Глава XIII. Вторая ночь. Охота зверя
Метель началась вечером. Снег валил густо, большими, тяжёлыми хлопьями, и казалось, что сама небесная тьма рушится на землю. Ветер бил в ставни, завывал в щелях, гнул деревья, и в его вой с каждым часом всё сильнее вплетался другой – чужой, низкий, тянущийся.
Деревня сидела в темноте. Комендантский час превратил дома в клетки. За ставнями горели свечи, женщины шептали молитвы, мужчины сжимали топоры и ножи, а дети прижимались к матерям и закрывали уши, когда ветер подвывал слишком похоже на голос зверя.
Монастырь был переполнен. В криптах горели десятки свечей, но свет их был слабым и дрожащим, как дыхание умирающего. Люди сидели, сбившись в кучи, кто-то плакал, кто-то молился, кто-то просто смотрел в пустоту.
Маттиас стоял у окна. Сквозь снежную завесу луна светила тускло, и в этом свете тени казались живыми. Лес стоял неподвижный, но он чувствовал: там, в глубине, что-то ждёт.
И оно дождалось.
Сначала снова – собаки. Их лай перешёл в истеричный визг, цепи звенели, а потом – глухой удар. Один. Второй. И тишина.
Люди вздрогнули. В крипте женщины зажали детям рты, мужчины переглянулись. Тишина висела несколько мгновений, и в неё ворвался звук, от которого кровь застыла.
Вой.
Он был ближе, чем когда-либо. Не из леса – из самой деревни. Он обогнул дома, пронёсся по крышам, ударил в ставни, в стены. Люди закричали. Кто-то бросился к дверям, но его удержали.
И тогда – первый крик. Женский, пронзительный, сорванный. Потом мужской, грубый, полный боли. Звук разрываемой плоти смешался с грохотом сломанных досок.
Маттиас схватил фонарь, крест и выбежал на площадь.
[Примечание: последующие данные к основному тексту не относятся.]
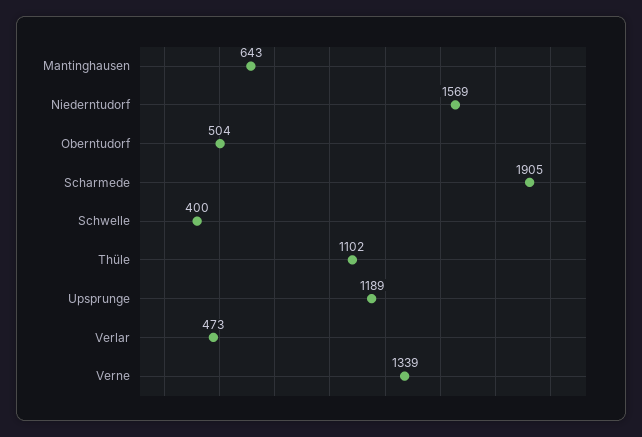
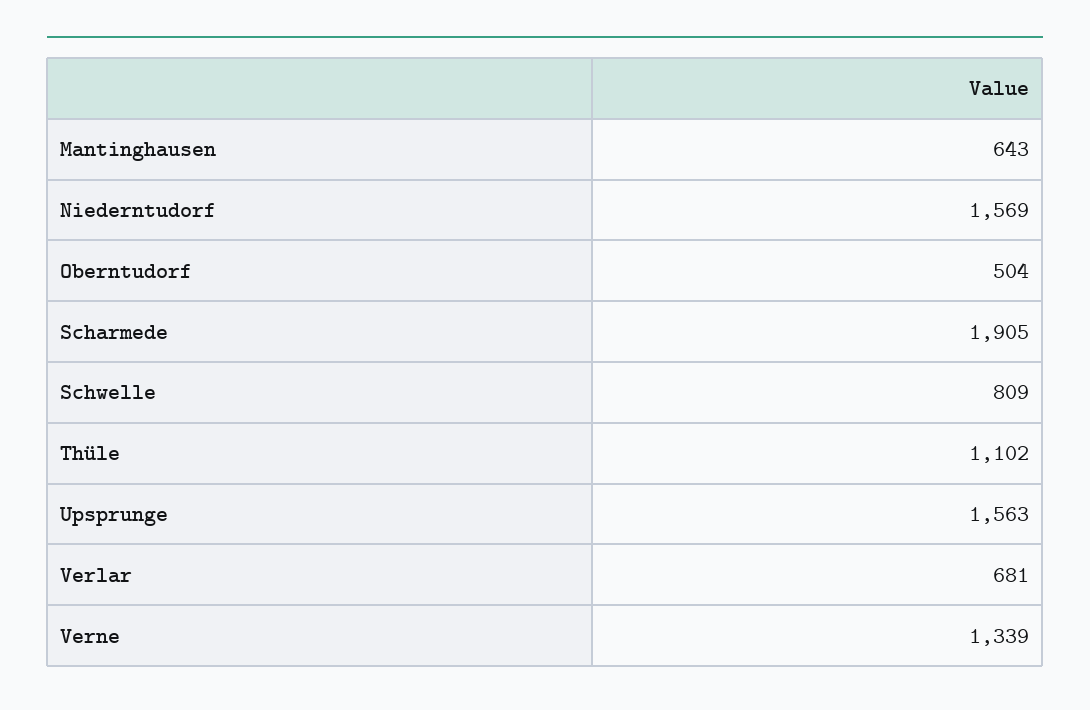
Schwelle: 400 -> 809
Upsprunge: 1189 -> 1563
Verlar: 473 -> 681

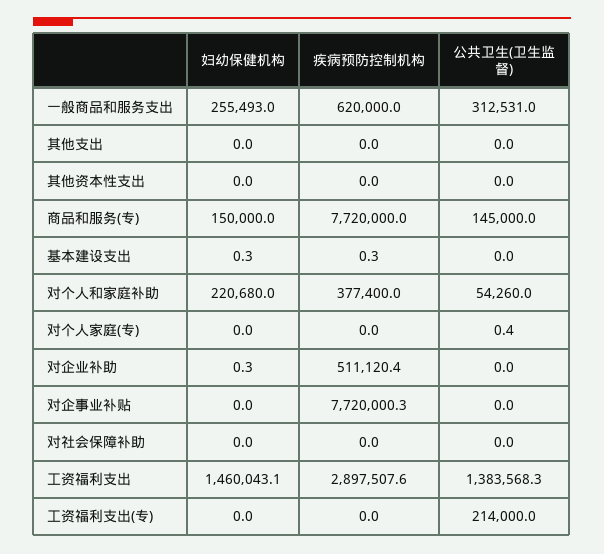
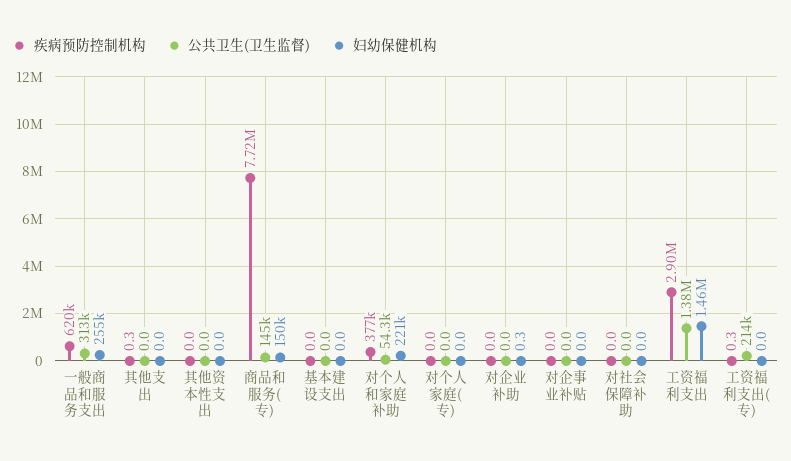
疾病预防控制机构, 其他支出: 0 -> 0.3
妇幼保健机构, 基本建设支出: 0.3 -> 0
疾病预防控制机构, 基本建设支出: 0.3 -> 0
公共卫生(卫生监督), 对个人家庭(专): 0.4 -> 0
疾病预防控制机构, 对企业补助: 511120.4 -> 0
疾病预防控制机构, 对企事业补贴: 7720000.3 -> 0
疾病预防控制机构, 工资福利支出(专): 0 -> 0.3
Снег падал так густо, что видимость была всего несколько шагов. Но этого хватало. На снегу валялись обломки дверей, брошенные факелы, следы крови. Один из домов был распахнут настежь, и изнутри доносился истерический крик ребёнка.
И тогда он увидел его.
Зверь.
Второй раз – уже не тень, не силуэт, а целиком. Огромный, чёрный, плечистый, с мордой, блестящей от крови. Его глаза горели жёлтым светом, когти сверкали, и каждый шаг оставлял в снегу глубокие вмятины. Он держал в лапе женщину за волосы и бросил её в сугроб так легко, будто она была тряпичной куклой.
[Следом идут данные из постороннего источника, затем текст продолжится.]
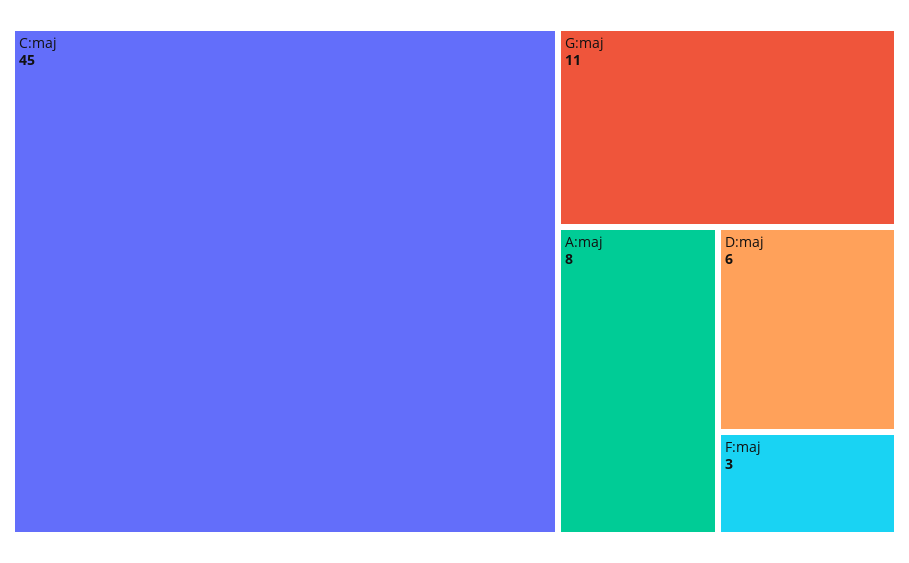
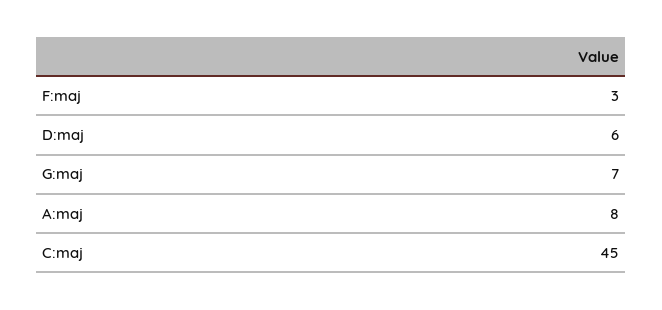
G:maj: 11 -> 7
Рядом лежал мужчина – или то, что осталось от него: разорванное тело, из которого парила ещё тёплая кровь.
Зверь поднял морду к небу и завыл. Вой прокатился над деревней, как набат. Из домов донеслись крики, кто-то ударил в колокол, но звон только смешался с этим воем.
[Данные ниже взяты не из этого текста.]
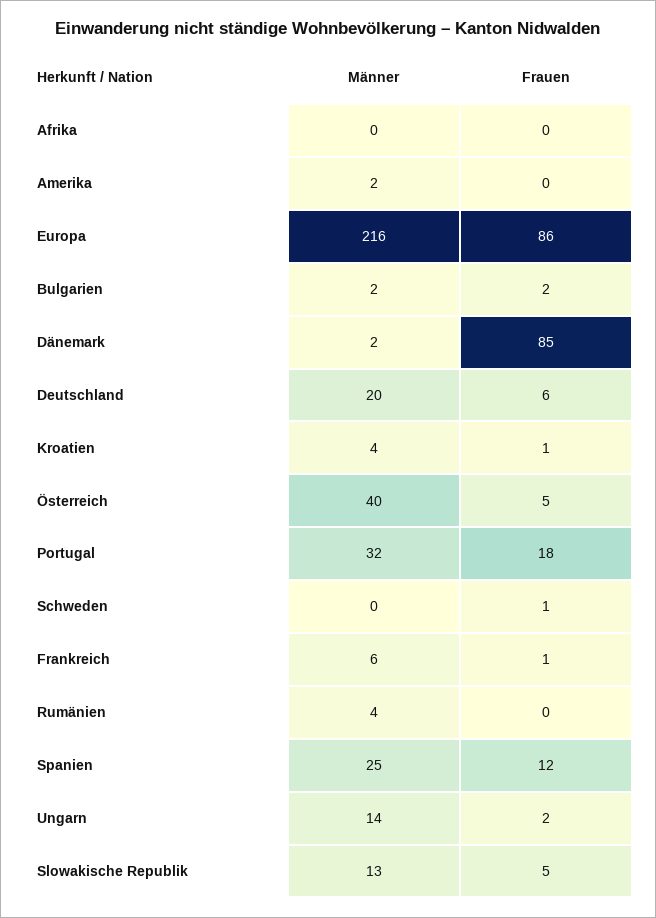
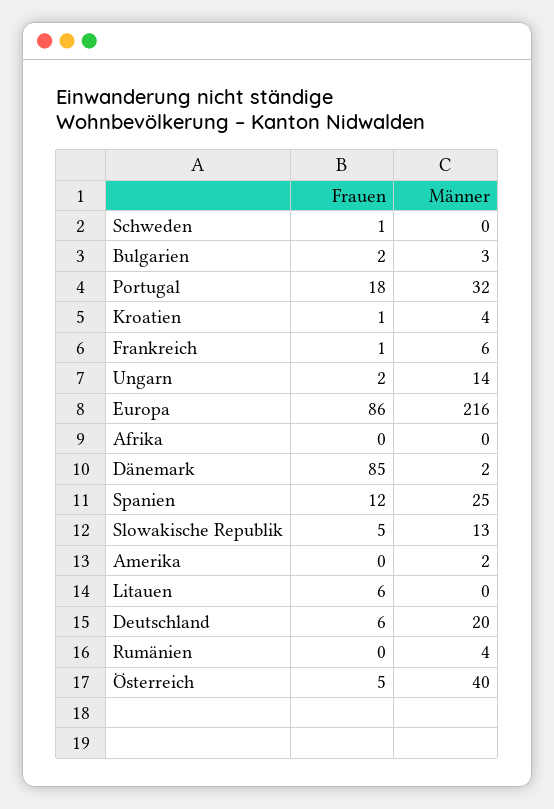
Männer, Bulgarien: 2 -> 3
Frauen, Litauen: none -> 6
Männer, Litauen: none -> 0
– Господи… – прошептал Маттиас и сжал крест.
Зверь повернулся к нему. Их взгляды встретились. В глазах зверя было не безумие, а разум. Он понимал, что делает. Он видел страх – и наслаждался им.
Зверь сделал шаг. Второй.
Маттиас поднял крест выше. Его сердце стучало в груди, но он не отступил.
И вдруг из соседнего дома вырвался человек – молодой, с топором в руке. Он закричал и бросился на чудовище. В этот миг в нём было отчаяние и храбрость, перемешанные в один последний рывок.
Зверь даже не отступил. Одним движением он ударил когтями, и топор полетел в снег. Мужчина упал, его грудь разорвалась, и снег стал чёрным.